EXERCISE → In the entries below, filter for the word "Realtor" and copy every matching line.

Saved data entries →
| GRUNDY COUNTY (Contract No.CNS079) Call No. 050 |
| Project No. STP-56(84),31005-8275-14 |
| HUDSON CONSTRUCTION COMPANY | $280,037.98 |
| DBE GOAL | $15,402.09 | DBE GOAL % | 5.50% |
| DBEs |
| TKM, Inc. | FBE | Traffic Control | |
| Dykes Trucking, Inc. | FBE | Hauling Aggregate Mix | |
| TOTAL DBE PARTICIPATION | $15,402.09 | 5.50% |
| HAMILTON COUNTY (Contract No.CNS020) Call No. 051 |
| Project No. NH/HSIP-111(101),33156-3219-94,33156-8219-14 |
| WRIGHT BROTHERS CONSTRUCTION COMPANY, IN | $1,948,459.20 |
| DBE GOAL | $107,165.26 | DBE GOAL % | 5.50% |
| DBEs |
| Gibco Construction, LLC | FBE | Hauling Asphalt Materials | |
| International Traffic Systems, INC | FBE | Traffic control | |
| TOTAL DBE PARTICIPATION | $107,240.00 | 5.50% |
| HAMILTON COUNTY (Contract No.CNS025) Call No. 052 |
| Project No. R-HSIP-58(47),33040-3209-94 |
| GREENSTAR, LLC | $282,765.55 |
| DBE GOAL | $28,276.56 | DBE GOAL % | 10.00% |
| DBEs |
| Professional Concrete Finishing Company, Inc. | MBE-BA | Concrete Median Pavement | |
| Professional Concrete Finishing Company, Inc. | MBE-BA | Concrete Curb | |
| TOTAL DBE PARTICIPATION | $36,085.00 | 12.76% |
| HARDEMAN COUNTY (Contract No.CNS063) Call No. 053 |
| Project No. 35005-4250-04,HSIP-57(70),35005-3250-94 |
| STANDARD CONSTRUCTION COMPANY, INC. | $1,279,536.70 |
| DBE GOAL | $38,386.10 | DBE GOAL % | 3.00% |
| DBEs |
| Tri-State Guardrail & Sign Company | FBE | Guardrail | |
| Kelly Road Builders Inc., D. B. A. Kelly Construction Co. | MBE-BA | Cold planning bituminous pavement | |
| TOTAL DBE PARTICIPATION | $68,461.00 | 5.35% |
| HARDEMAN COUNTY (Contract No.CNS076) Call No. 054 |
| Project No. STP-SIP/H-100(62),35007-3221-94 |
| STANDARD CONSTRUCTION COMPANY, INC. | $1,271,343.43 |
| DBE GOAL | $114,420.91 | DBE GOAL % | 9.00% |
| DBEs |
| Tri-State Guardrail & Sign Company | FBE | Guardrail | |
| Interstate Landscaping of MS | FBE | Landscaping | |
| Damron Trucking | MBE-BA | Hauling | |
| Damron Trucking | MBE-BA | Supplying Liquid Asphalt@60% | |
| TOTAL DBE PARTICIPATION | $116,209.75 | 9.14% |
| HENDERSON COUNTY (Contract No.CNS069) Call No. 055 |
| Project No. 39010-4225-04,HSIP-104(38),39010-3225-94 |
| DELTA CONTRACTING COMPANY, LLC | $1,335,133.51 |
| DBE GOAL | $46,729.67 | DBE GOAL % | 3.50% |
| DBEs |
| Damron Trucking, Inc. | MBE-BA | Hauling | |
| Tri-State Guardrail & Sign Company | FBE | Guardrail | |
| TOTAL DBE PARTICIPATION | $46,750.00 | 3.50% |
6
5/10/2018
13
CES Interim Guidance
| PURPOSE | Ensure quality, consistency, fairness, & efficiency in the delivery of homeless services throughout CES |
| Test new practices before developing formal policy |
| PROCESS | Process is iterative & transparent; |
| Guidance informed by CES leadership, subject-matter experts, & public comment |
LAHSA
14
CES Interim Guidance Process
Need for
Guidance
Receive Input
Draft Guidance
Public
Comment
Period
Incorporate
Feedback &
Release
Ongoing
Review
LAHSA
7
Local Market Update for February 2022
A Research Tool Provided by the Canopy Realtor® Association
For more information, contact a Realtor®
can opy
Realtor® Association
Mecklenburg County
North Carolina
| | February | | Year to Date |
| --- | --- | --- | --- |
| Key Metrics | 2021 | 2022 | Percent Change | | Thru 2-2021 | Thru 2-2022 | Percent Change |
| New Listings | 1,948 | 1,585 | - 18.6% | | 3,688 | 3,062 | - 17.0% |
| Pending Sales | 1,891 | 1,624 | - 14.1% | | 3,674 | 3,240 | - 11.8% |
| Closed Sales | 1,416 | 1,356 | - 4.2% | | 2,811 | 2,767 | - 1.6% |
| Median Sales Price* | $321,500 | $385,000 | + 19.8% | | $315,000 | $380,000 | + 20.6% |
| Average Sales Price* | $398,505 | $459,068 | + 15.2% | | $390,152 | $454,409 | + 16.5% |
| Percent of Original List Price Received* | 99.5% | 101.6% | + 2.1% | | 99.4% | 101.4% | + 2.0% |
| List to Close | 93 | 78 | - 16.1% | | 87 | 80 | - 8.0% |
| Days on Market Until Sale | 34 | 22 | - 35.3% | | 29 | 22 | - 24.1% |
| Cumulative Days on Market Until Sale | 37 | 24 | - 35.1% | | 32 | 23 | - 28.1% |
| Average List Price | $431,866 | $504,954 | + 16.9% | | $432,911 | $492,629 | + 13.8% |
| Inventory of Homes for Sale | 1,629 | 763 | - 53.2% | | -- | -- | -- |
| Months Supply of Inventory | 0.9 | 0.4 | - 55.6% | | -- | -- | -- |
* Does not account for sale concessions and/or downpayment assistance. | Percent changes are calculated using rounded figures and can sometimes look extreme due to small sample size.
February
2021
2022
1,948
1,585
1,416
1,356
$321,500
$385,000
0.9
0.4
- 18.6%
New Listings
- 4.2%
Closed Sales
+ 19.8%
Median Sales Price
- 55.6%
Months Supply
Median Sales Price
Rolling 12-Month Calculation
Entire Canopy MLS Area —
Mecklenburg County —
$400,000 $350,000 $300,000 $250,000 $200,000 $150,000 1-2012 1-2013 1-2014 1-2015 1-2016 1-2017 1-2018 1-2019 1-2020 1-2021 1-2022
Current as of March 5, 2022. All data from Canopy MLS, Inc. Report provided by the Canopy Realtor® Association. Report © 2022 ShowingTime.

SOLUTION TO THE EXERCISE →
A Research Tool Provided by the Canopy Realtor® Association
For more information, contact a Realtor®
Realtor® Association
Current as of March 5, 2022. All data from Canopy MLS, Inc. Report provided by the Canopy Realtor® Association. Report © 2022 ShowingTime.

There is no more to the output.